Quali sono le conseguenze dei diritti finanziariamente condizionati?

Per esempio, ci sono regioni nelle quali le persone non autosufficienti ricoverate in residenza sanitarie assistite devono pagarsi tutto il costo della retta, circa 90 euro al giorno, perché le loro Asl non pagano il 50% che, invece, deve essere a loro carico in base ai Lea vigenti. Oppure ci sono regioni nelle quali l’assistenza domiciliare a non autosufficienti gravi consiste al massimo in 3 ore settimanali di un operatore sociosanitario. In altre, invece, la famiglia può scegliere tra un mix di interventi connessi a un budget di cura significativo. Disparità evidenti.

Ci sono altre criticità che si dovrebbero evitare nei futuri Lep?

Si dovrebbe essere in grado di aggiornali frequentemente. Anche i Lea devono essere rivisti in ragione dell’evoluzione dei bisogni, delle capacità di intervento, delle risorse: eppure dopo essere stati emanati nel 2001 hanno ricevuto il primo aggiornamento solo nel 2017. È essenziale predisporre un dispositivo che permetta revisioni più adeguate al mutare delle condizioni della realtà. Per non parlare del sistema di monitoraggio del ministero della Salute che annualmente verifica se le singole regioni adempiono alla messa in opera dei Lea: su diverse tematiche non ci sono adeguati indicatori. Per esempio per verificare il livello di interventi domiciliari per i non autosufficienti, oppure per valutare se l’assistenza sanitaria territoriale evita ricoveri ospedalieri non appropriati.

Quindi tornando alla riflessione iniziale possiamo dire che per avere dei Lep capaci di essere correttivi al rischio di diseguaglianze è importante tenere a mente quanto di imperfetto abbiamo già riscontrato nei Lea?

Sì.
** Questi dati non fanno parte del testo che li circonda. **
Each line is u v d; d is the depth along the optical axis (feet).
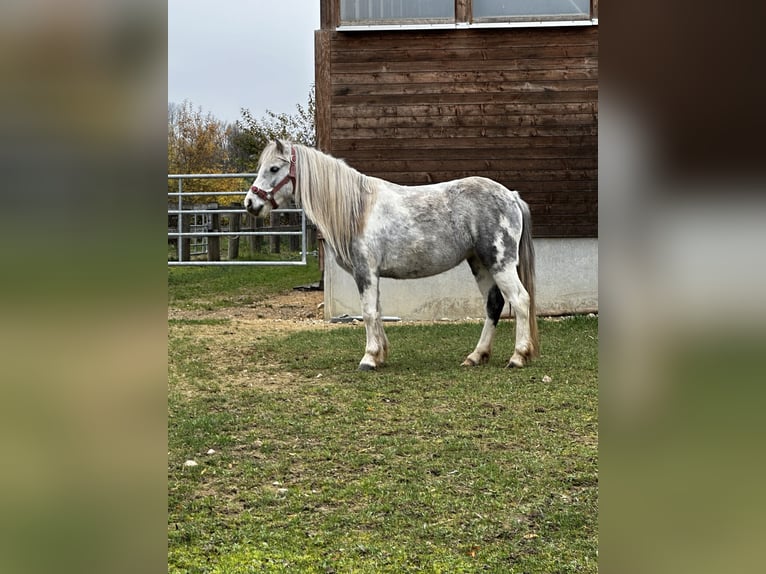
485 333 23.58
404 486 13.23
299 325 32.01
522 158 33.17
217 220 56.29
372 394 19.85
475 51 32.99
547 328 30.14
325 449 15.47
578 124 32.99
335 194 22.66
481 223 22.65
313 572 9.93
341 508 12.33
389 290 33.19
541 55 32.83
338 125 33.35
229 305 38.34
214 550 10.71
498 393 19.77
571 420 17.29
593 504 12.32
E aggiungerei che per ridurre le differenze improprie tra territori è importante riguardare le modalità per programmare la distribuzione delle risorse finanziarie statali. Questo vuol dire superare i finanziamenti basati sulla spesa storica e definire come si individuano, e si monitorano nel tempo, i fabbisogni regionali. Non basta prevedere che i finanziamenti statali siano erogati alle regioni solo sulla base dei “costi standard” dei servizi essenziali da garantire. Il sistema dovrebbe sia definire i costi standard delle prestazioni e servizi da garantire ovunque, quindi i livelli essenziali, sia valutare le differenze dei “bisogni” di ogni regione, ossia monitorare dove rischi e situazioni di deprivazione richiedono risorse più adeguate.